*Your goal:* In the records below, find the line containing "Ticket Enquiries" and the line containing "newcastleoperatic@outlook.com"; please repeat exactly the lines from one to the other, both included, and nothing more.

*Supplied data:*
☆ ☆ ☆ ☆

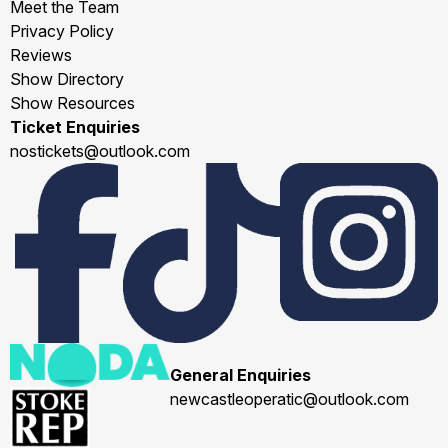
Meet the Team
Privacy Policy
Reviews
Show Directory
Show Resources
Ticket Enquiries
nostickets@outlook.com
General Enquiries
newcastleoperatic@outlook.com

☆ ☆ ☆ ☆

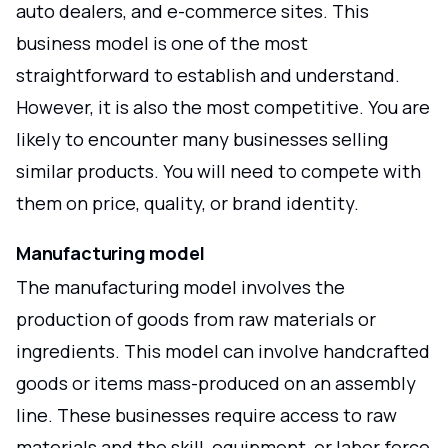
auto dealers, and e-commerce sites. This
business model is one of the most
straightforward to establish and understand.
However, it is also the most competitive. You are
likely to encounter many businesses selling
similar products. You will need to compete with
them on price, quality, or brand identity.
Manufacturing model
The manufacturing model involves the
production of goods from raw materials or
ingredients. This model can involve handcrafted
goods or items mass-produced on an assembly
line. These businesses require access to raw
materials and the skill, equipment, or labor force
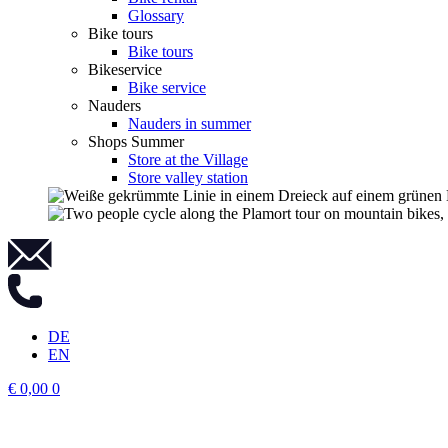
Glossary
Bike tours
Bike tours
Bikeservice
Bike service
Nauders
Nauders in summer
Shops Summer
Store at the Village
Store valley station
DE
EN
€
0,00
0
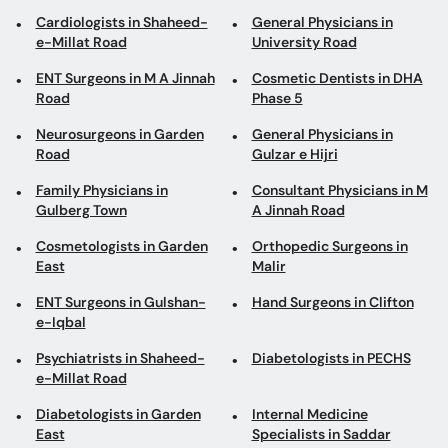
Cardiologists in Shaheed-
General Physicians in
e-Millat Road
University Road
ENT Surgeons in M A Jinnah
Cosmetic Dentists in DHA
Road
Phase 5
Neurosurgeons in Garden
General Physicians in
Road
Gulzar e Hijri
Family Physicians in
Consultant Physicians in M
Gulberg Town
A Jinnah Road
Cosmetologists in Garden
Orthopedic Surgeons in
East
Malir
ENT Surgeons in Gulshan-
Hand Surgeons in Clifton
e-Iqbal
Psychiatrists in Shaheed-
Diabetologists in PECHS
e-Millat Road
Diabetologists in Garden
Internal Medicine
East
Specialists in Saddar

☆ ☆ ☆ ☆

*Output of the task:*
Ticket Enquiries
nostickets@outlook.com
General Enquiries
newcastleoperatic@outlook.com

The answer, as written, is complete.